▶ _Aufgabenbeschreibung_
Gib bitte alle Zeilen unten Zeichen für Zeichen unverändert wieder aus.

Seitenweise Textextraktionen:
☆ ☆ ☆ ☆ ☆

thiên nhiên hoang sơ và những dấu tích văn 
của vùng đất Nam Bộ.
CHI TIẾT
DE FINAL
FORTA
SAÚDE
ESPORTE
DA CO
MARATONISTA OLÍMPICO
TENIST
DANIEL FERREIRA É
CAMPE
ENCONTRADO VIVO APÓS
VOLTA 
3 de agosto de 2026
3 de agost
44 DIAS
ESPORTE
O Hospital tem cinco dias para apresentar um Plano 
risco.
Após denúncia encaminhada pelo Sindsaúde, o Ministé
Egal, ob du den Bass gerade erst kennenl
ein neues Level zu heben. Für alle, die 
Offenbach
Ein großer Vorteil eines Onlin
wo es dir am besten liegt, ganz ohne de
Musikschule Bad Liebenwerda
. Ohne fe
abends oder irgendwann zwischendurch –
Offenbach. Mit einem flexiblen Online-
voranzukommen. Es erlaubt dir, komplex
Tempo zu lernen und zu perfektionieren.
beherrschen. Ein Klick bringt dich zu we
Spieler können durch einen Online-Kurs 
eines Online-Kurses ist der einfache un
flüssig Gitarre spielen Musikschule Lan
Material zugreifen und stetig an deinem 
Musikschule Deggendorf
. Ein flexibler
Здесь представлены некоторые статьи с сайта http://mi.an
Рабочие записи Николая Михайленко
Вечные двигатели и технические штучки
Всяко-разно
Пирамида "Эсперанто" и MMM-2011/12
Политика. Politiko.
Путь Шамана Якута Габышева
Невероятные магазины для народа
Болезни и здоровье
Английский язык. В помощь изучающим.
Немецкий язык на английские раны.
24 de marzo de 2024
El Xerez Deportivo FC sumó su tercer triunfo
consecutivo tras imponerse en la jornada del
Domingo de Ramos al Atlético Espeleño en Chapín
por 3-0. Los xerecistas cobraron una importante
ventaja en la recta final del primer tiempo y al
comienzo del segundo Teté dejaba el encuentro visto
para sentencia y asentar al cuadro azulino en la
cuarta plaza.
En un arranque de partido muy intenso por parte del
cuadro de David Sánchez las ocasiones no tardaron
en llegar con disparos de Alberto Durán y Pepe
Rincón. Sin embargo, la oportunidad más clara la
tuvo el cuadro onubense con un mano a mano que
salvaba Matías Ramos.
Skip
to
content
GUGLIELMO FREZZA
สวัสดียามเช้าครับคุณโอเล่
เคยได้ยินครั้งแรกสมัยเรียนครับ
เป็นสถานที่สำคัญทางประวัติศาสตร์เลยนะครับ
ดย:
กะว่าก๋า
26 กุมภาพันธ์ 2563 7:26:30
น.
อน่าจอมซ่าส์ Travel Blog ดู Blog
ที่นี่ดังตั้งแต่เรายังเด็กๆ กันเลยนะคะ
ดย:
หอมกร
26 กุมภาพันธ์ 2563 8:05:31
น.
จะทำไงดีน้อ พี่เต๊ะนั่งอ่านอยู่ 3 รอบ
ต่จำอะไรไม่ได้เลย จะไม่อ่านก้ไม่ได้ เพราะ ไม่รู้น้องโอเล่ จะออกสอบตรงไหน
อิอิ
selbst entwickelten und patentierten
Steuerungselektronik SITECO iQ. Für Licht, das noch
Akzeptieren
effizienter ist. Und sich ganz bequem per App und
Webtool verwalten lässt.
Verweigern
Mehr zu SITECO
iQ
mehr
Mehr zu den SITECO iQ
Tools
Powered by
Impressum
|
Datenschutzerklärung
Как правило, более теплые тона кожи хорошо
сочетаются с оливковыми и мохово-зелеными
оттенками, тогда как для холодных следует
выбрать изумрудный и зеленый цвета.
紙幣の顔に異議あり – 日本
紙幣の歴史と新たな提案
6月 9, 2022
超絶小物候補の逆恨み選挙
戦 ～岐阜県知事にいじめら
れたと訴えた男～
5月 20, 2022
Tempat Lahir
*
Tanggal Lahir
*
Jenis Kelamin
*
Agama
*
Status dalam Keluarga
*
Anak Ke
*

☆ ☆ ☆ ☆ ☆

▶ _Antwort zur Aufgabe_
thiên nhiên hoang sơ và những dấu tích văn 
của vùng đất Nam Bộ.
CHI TIẾT
DE FINAL
FORTA
SAÚDE
ESPORTE
DA CO
MARATONISTA OLÍMPICO
TENIST
DANIEL FERREIRA É
CAMPE
ENCONTRADO VIVO APÓS
VOLTA 
3 de agosto de 2026
3 de agost
44 DIAS
ESPORTE
O Hospital tem cinco dias para apresentar um Plano 
risco.
Após denúncia encaminhada pelo Sindsaúde, o Ministé
Egal, ob du den Bass gerade erst kennenl
ein neues Level zu heben. Für alle, die 
Offenbach
Ein großer Vorteil eines Onlin
wo es dir am besten liegt, ganz ohne de
Musikschule Bad Liebenwerda
. Ohne fe
abends oder irgendwann zwischendurch –
Offenbach. Mit einem flexiblen Online-
voranzukommen. Es erlaubt dir, komplex
Tempo zu lernen und zu perfektionieren.
beherrschen. Ein Klick bringt dich zu we
Spieler können durch einen Online-Kurs 
eines Online-Kurses ist der einfache un
flüssig Gitarre spielen Musikschule Lan
Material zugreifen und stetig an deinem 
Musikschule Deggendorf
. Ein flexibler
Здесь представлены некоторые статьи с сайта http://mi.an
Рабочие записи Николая Михайленко
Вечные двигатели и технические штучки
Всяко-разно
Пирамида "Эсперанто" и MMM-2011/12
Политика. Politiko.
Путь Шамана Якута Габышева
Невероятные магазины для народа
Болезни и здоровье
Английский язык. В помощь изучающим.
Немецкий язык на английские раны.
24 de marzo de 2024
El Xerez Deportivo FC sumó su tercer triunfo
consecutivo tras imponerse en la jornada del
Domingo de Ramos al Atlético Espeleño en Chapín
por 3-0. Los xerecistas cobraron una importante
ventaja en la recta final del primer tiempo y al
comienzo del segundo Teté dejaba el encuentro visto
para sentencia y asentar al cuadro azulino en la
cuarta plaza.
En un arranque de partido muy intenso por parte del
cuadro de David Sánchez las ocasiones no tardaron
en llegar con disparos de Alberto Durán y Pepe
Rincón. Sin embargo, la oportunidad más clara la
tuvo el cuadro onubense con un mano a mano que
salvaba Matías Ramos.
Skip
to
content
GUGLIELMO FREZZA
สวัสดียามเช้าครับคุณโอเล่
เคยได้ยินครั้งแรกสมัยเรียนครับ
เป็นสถานที่สำคัญทางประวัติศาสตร์เลยนะครับ
ดย:
กะว่าก๋า
26 กุมภาพันธ์ 2563 7:26:30
น.
อน่าจอมซ่าส์ Travel Blog ดู Blog
ที่นี่ดังตั้งแต่เรายังเด็กๆ กันเลยนะคะ
ดย:
หอมกร
26 กุมภาพันธ์ 2563 8:05:31
น.
จะทำไงดีน้อ พี่เต๊ะนั่งอ่านอยู่ 3 รอบ
ต่จำอะไรไม่ได้เลย จะไม่อ่านก้ไม่ได้ เพราะ ไม่รู้น้องโอเล่ จะออกสอบตรงไหน
อิอิ
selbst entwickelten und patentierten
Steuerungselektronik SITECO iQ. Für Licht, das noch
Akzeptieren
effizienter ist. Und sich ganz bequem per App und
Webtool verwalten lässt.
Verweigern
Mehr zu SITECO
iQ
mehr
Mehr zu den SITECO iQ
Tools
Powered by
Impressum
|
Datenschutzerklärung
Как правило, более теплые тона кожи хорошо
сочетаются с оливковыми и мохово-зелеными
оттенками, тогда как для холодных следует
выбрать изумрудный и зеленый цвета.
紙幣の顔に異議あり – 日本
紙幣の歴史と新たな提案
6月 9, 2022
超絶小物候補の逆恨み選挙
戦 ～岐阜県知事にいじめら
れたと訴えた男～
5月 20, 2022
Tempat Lahir
*
Tanggal Lahir
*
Jenis Kelamin
*
Agama
*
Status dalam Keluarga
*
Anak Ke
*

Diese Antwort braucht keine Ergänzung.